- [Reading passage]
• • • •
Cindy Sherman at the National Portrait Gallery review — this joyous retrospective is full of surprises

    The other day on Twitter, someone asked a good question. Why is it that female historians on the telly are always dressing up in period costumes, but male historians are not? It’s true. Whereas Lucy Worsley and Alice Roberts can be relied on to keep wardrobe departments busy, you never see David Starkey trying on Henry VIII’s codpiece or David Olusoga pretending to be an African oba.

    The question popped into my thoughts as I examined two London exhibitions this week. One is brilliant and deep, a fascinating journey through societal norms involving the relentless putting on of costumes. The other is neither of those things: set largely in Trumpian America, it’s mostly a display of Instagram-era narcissism in which the manufacture of an image appears to bulldoze all traces of thoughtfulness and rumination. The first show warns us not to trust looks. The second show is desperate to achieve them.
• • • •
- [Exercise set]
a. Can you shorten the paragraph of the review that begins "The question popped into my thoughts" into a brief list that keeps its main facts?
b. Answer these questions on the review:
(i) On what platform was the question about costumed historians asked?
(ii) Which two female historians does the review name?
(iii) In which city are the two exhibitions the writer examined?
The listing is separate material with no connection to the review.

- [Data provided]
• • • •
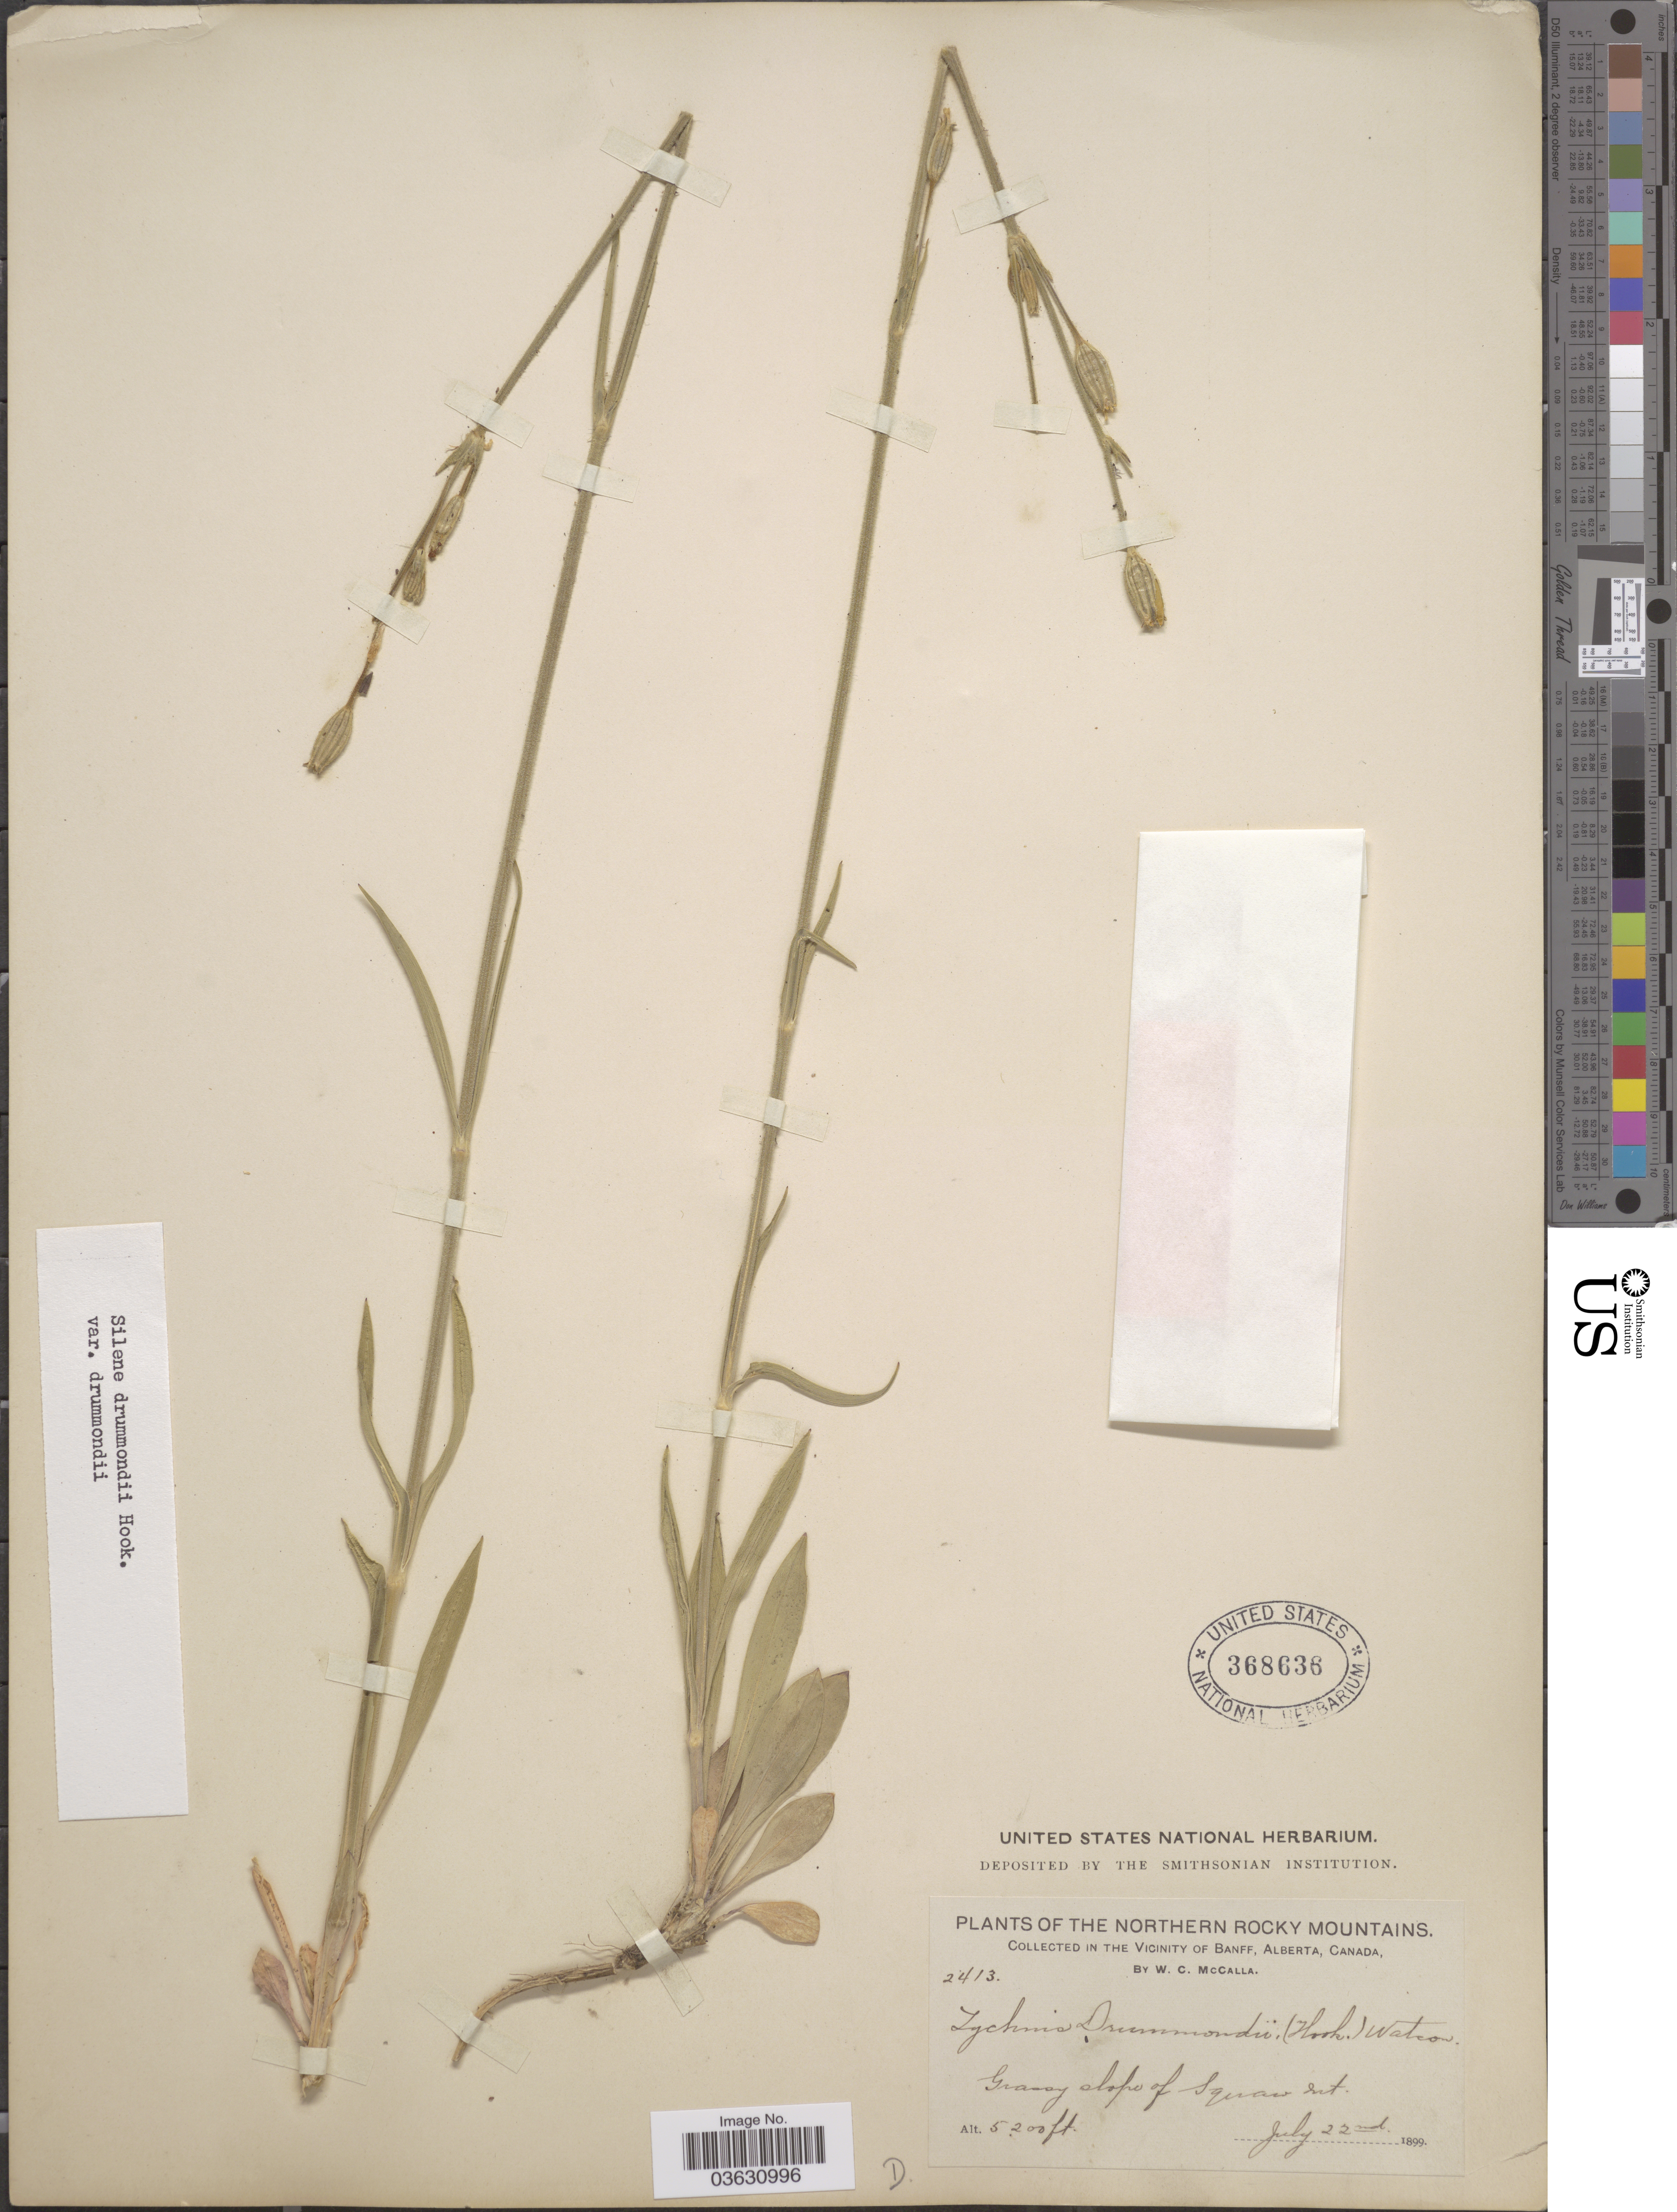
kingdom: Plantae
• • • •
- [Task-by-task solutions]
a.
- The writer recalled the question while viewing two London exhibitions this week.
- The first is brilliant and deep, a journey through societal norms built on constant costume-wearing, and it warns against trusting looks.
- The second, set largely in Trumpian America, is neither brilliant nor deep. It shows Instagram-era narcissism, where making an image crushes thoughtfulness, and it is desperate to achieve looks.

b.
(i) Twitter
(ii) Lucy Worsley and Alice Roberts
(iii) London